I won't even attempt to describe the rest of the plot, except to note that it is uneven and the good parts can be like gems in a pile of manure. The film is a prism of bizarre sound effects, editing, and special effect distortion. I don't know if anyone will like ALL of this movie, but cult film fanatics will certainly find parts of it quite entertaining.

UPDATE: An update, March 26, 2005

In the previous review, written in February 2005, I described the original director's cut of "Reflections of Evil," which was the only version available at the time. It is now possible to purchase a commercial version of ROE, which is significantly different from the original. I want to give some impressions of this new product (the "Vital Fluid" release), available through Amazon marketplace sellers.

The commercial version is quite a bit shorter and (most likely because of licensing issues) omits much of the creative sampling of sound effects, video clips, and movie music that made the original cut so haunting. The focus here is on Packard's own footage, rather than his jarring montages of cinematic found objects. There is an upside and a downside to this. The upside is that Packard's own stripped-down narrative is allowed to shine through, in all its gritty surrealism. Moreover, the editing makes the film more watchable and even a bit more coherent. There is also some new footage, but not a lot.

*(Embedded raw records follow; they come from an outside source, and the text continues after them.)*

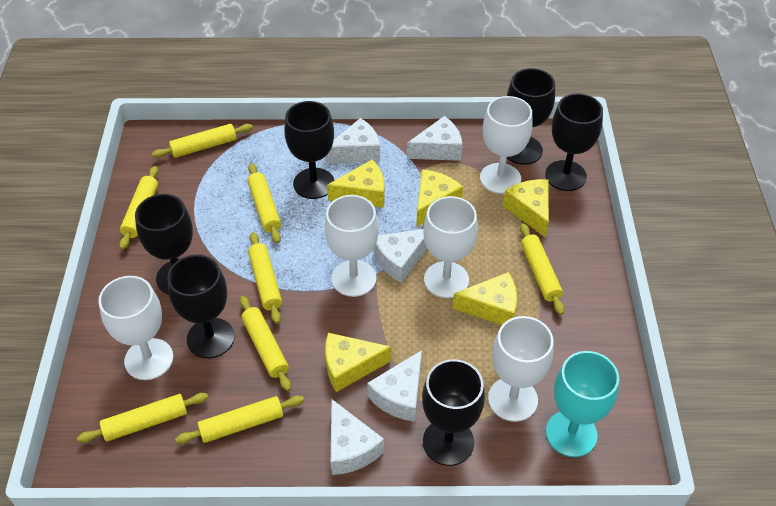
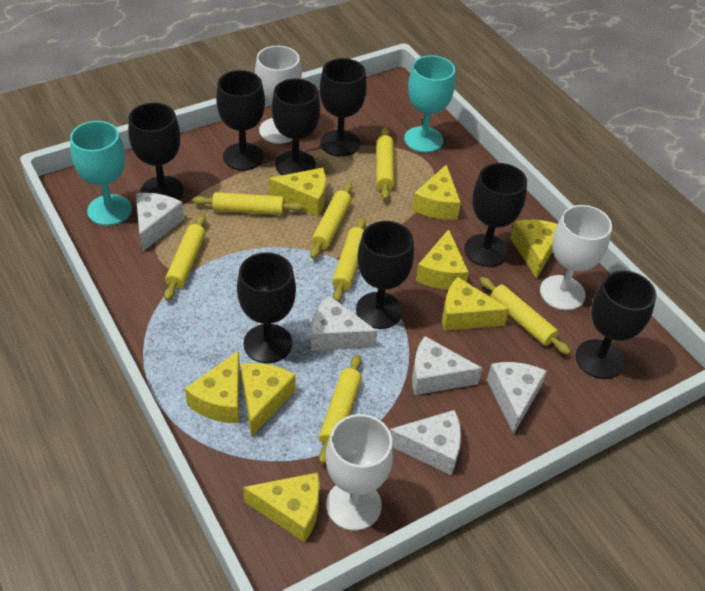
black goblet: 6 -> 8
turquoise goblet: 1 -> 2
white goblet: 5 -> 3
yellow cheese: 5 -> 8
yellow rolling pin: 8 -> 7

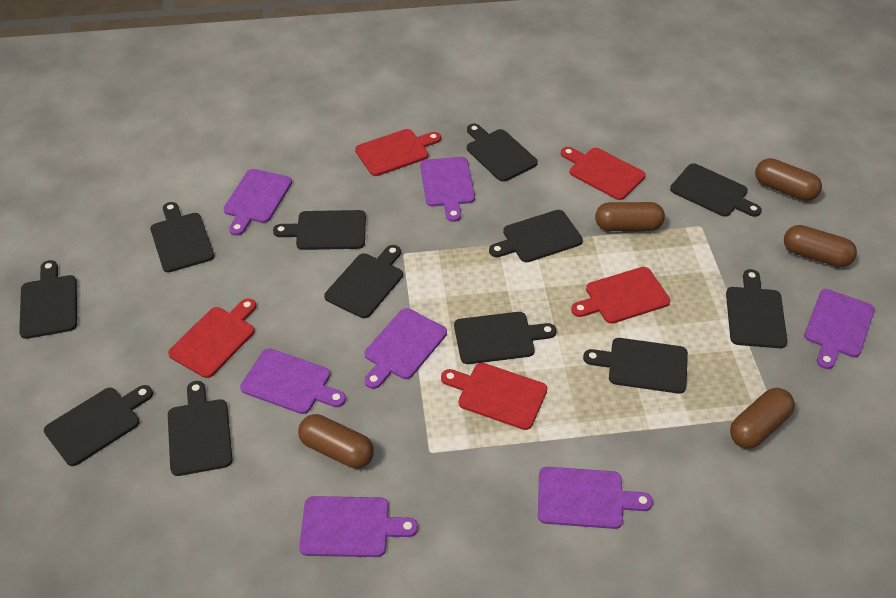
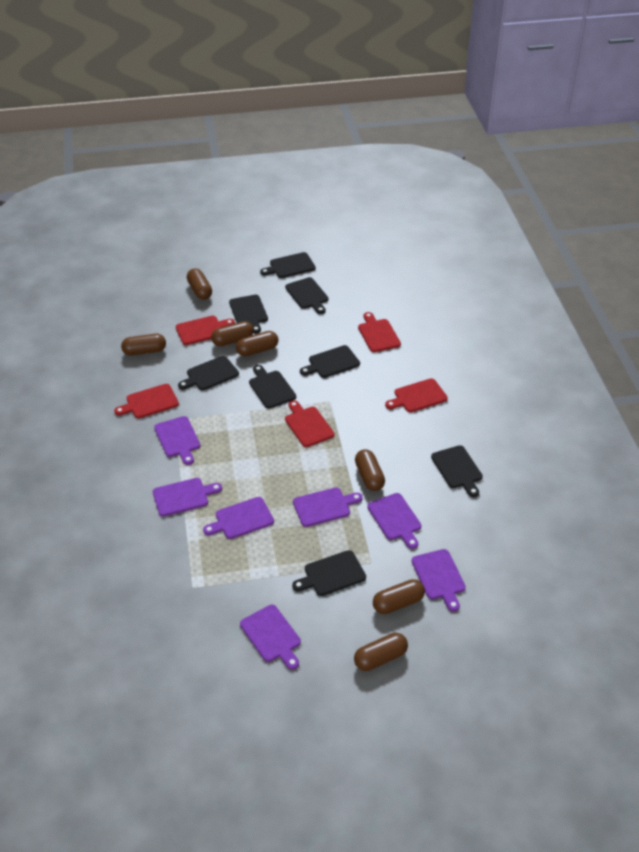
black cutting board: 12 -> 8
brown capsule: 5 -> 7

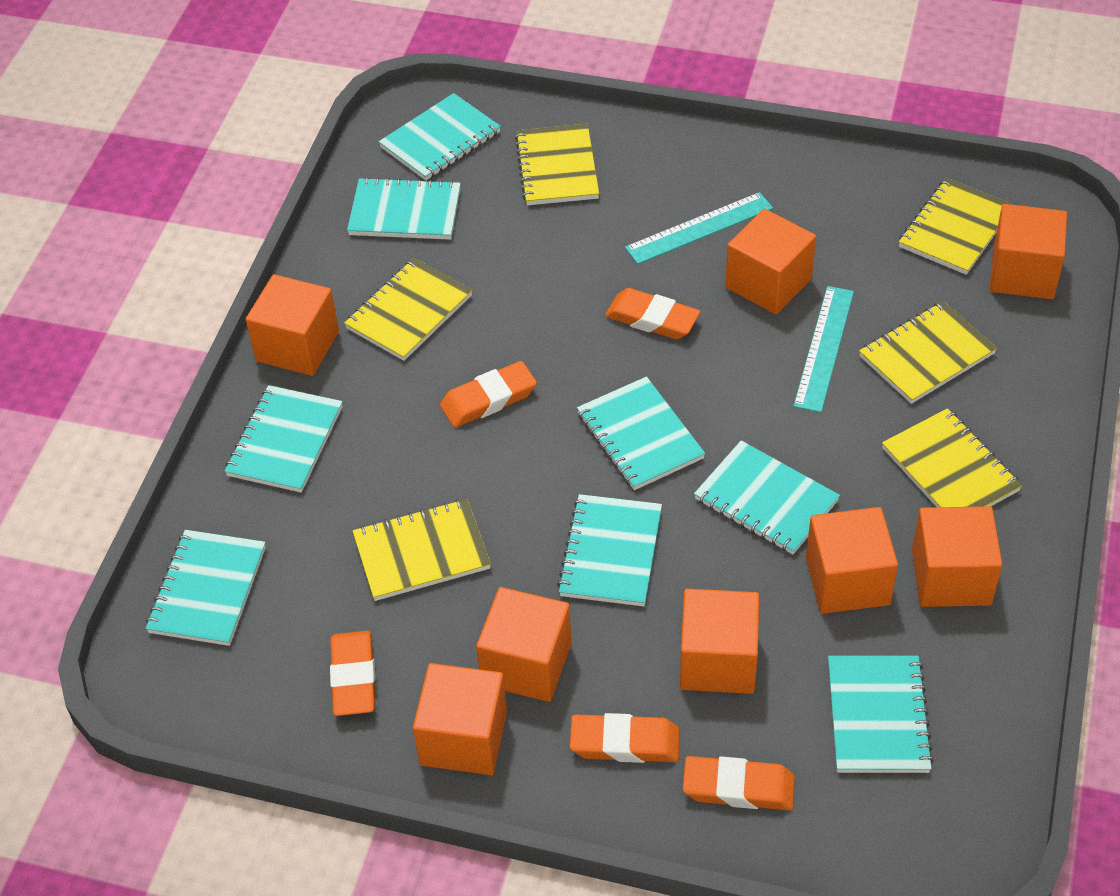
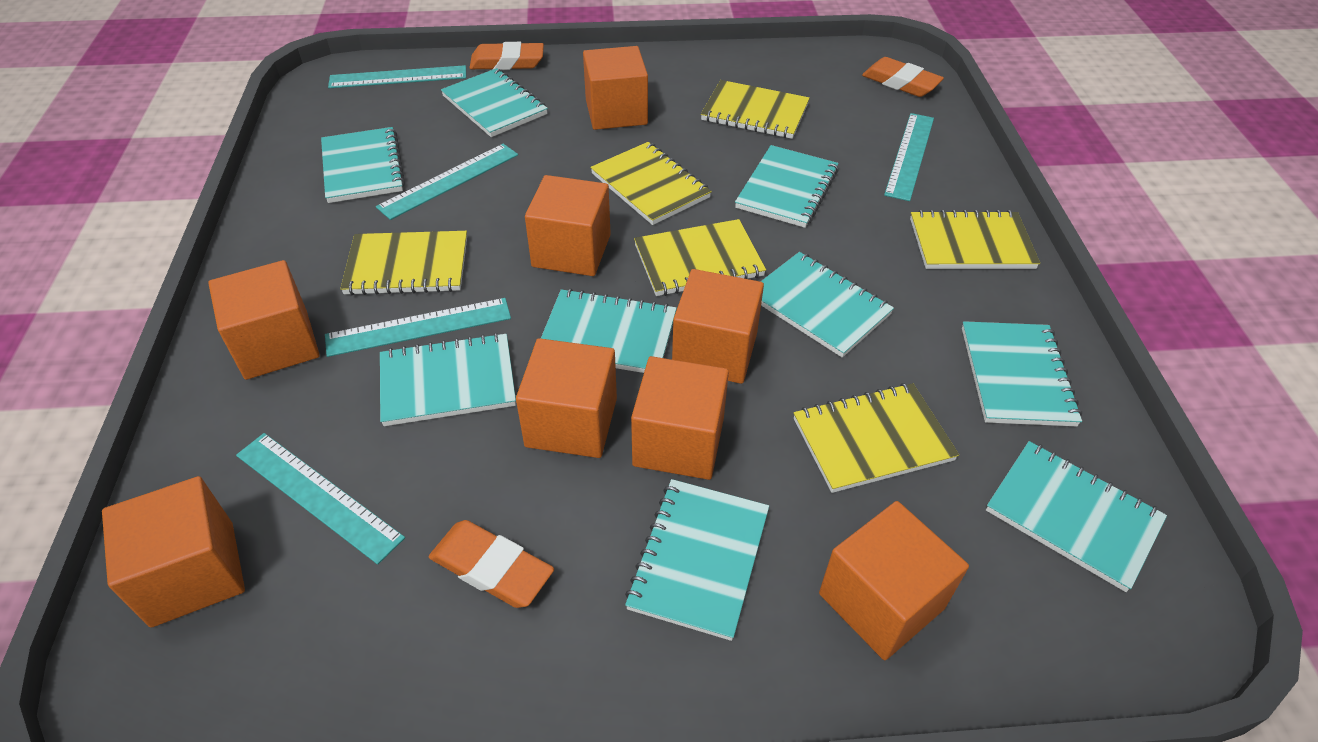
orange eraser: 5 -> 3
turquoise notebook: 8 -> 9
turquoise ruler: 2 -> 5

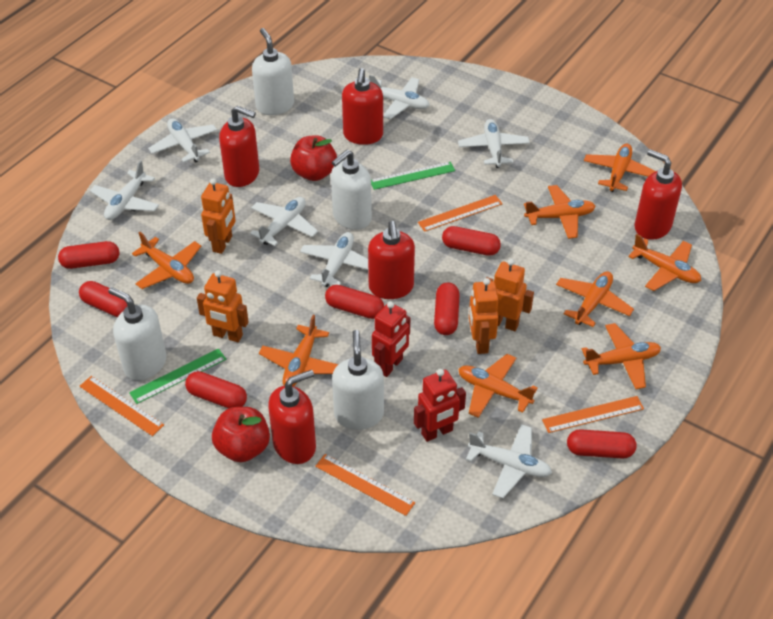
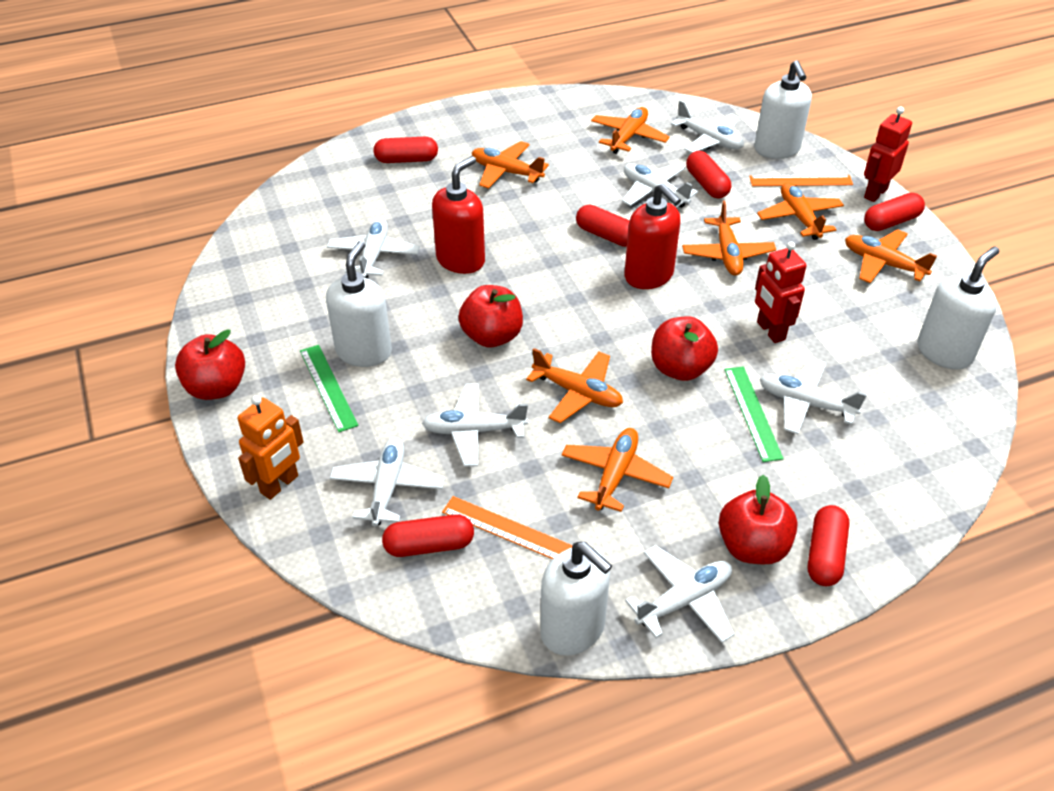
orange plane: 8 -> 7
orange robot: 4 -> 1
orange ruler: 4 -> 2
red apple: 2 -> 4
red capsule: 7 -> 6
red soap dispenser: 5 -> 2

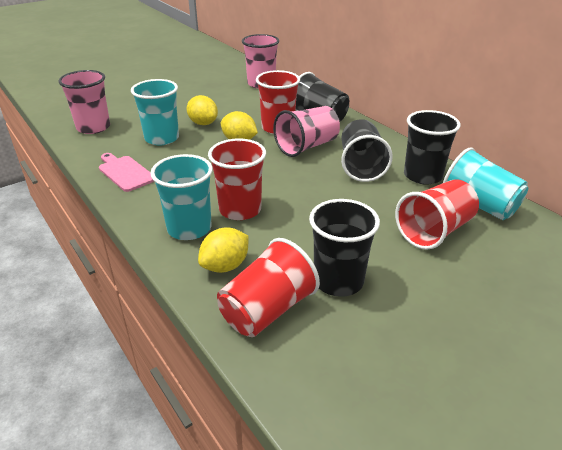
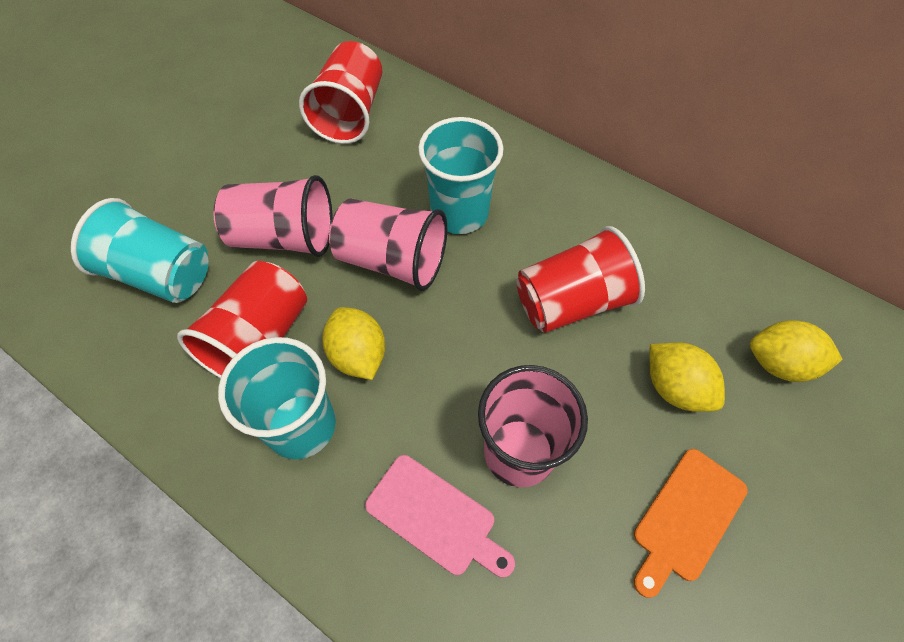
black cup: 4 -> 0
orange cutting board: 0 -> 1
red cup: 4 -> 3

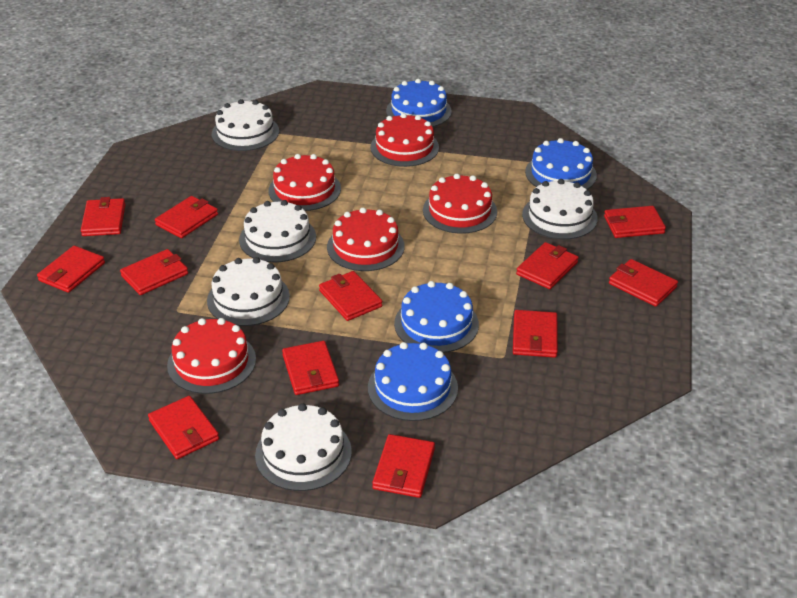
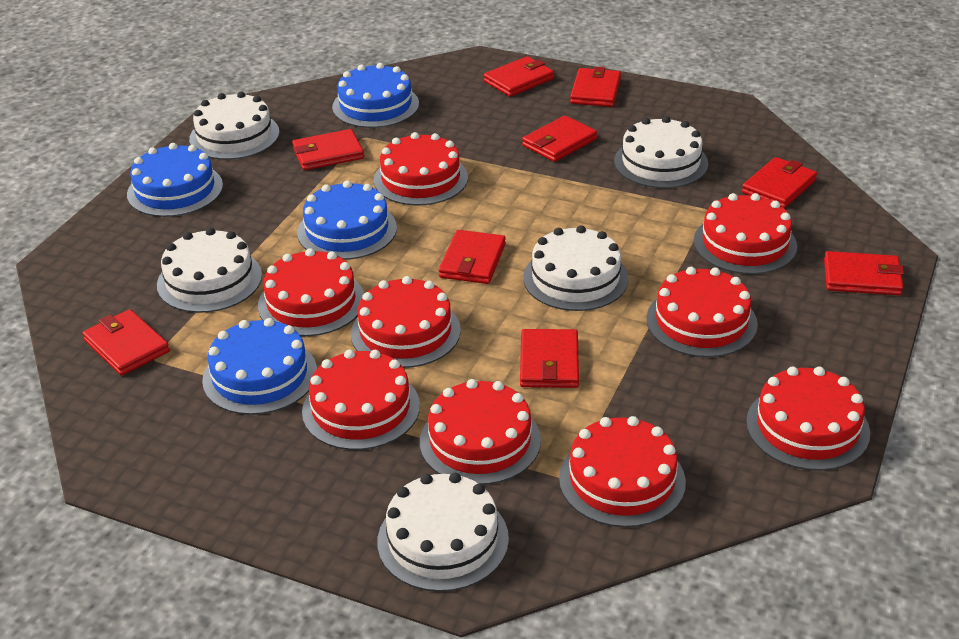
red cake: 5 -> 9
red wallet: 12 -> 9

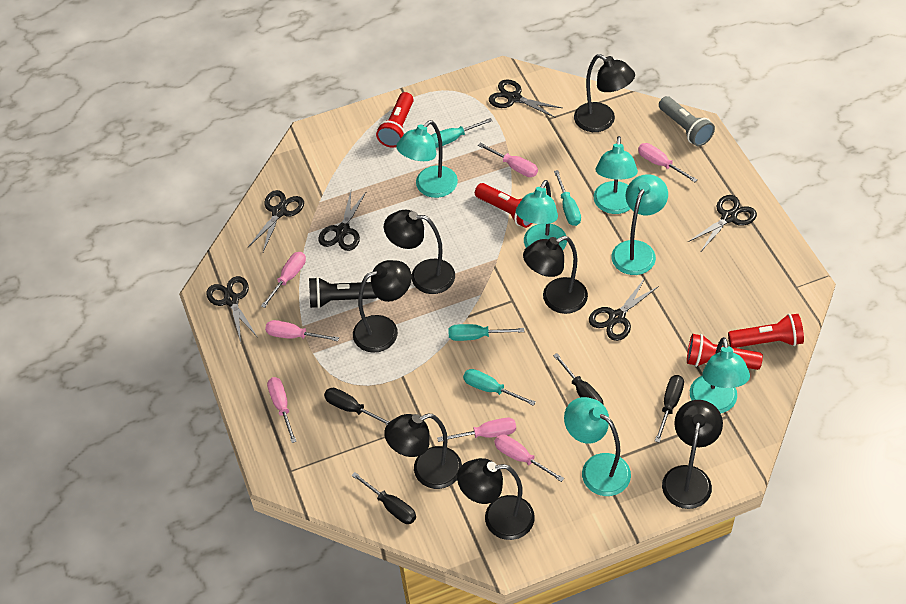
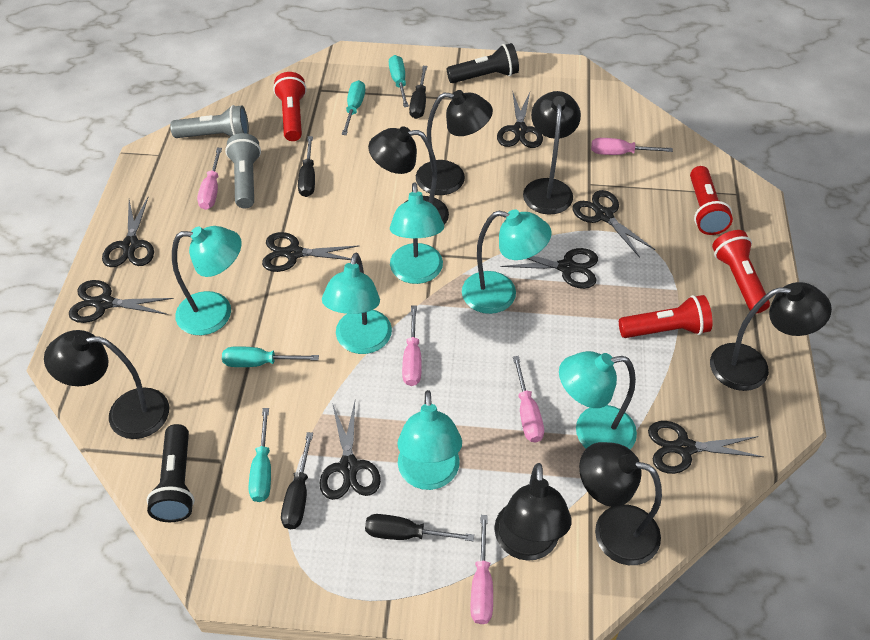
black flashlight: 1 -> 2
black scissors: 6 -> 8
grey flashlight: 1 -> 2
pink screwdriver: 7 -> 5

The downside is that we lose Packard's brilliant use of cultural archetypes and clever superimpositions. It is heartbreaking, for example, to see the "Golden Guru" sequence stripped of its original soundtrack ("Wooden Ships" by Crosby, Stills, Nash and Young). There are many such losses throughout the film. In the original, Packard was a sort of cinematic Walter Benjamin, assembling and recombining cultural detritus in often breathtaking ways. Only a bare outline of this survives in the commercial version.

The new version also has some DVD extras, including deleted scenes (kind of humorous, given the non-narrative nature of what does appear in the film). There is also the sort of "making of" featurette we often see on DVD releases, with a twist: some (most?) of the stuff shown in the featurette does not appear in the film! We watch Packard create a Kung Fu sequence, for example, which was to show him battling a martial arts expert with numchuks by throwing shirts at him. This is reduced in both versions of the film to a street scene of a guy swearing in Japanese. It is interesting to watch Packard at work, but it's almost a shame that this sequence wound up on the cutting-room floor.

To sum up, in the commercial version, Packard is more like John Waters and less like Quentin Tarrantino. ROE is still a powerfully original film. People who didn't see the first version may find this one more watchable. Those who saw the original may be interested in this new version, for its contrasts with the original. As for me, I intend to hold on to my original version as well as the new one.


"
A good movie which DVD version differs greatly from theater.
Patrick Poulin | Montreal | 04/29/2005
(4 out of 5 stars)

"I won't review aesthetically this movie, which is a great oddity situated somewhere between John Waters' cinema and Lynch's Eraserhead. I will only indicate that the DVD version is shorter than the theatrical version I've enjoyed at Fantasia festival, Montreal. The experience of disorientation is therefore and sadly shortened (as it is altered).Great buy indeed - but look for the full version, if it exists."
One of those really good but really bad movies
chemosh6969 | 04/29/2005
(5 out of 5 stars)

"I have to be honest in that I had to go online to find out what the plot was. My friend also watched it and had no clue either.

Except for a few parts throughout the movie, it is basically the same crazy stuff going on which is funny in small doses. It took me a few weeks to make it through this movie and it was all worth it for what happens in the end.

If you are looking for a rollercoaster ride of a movie of the damned, then this is what you are looking for."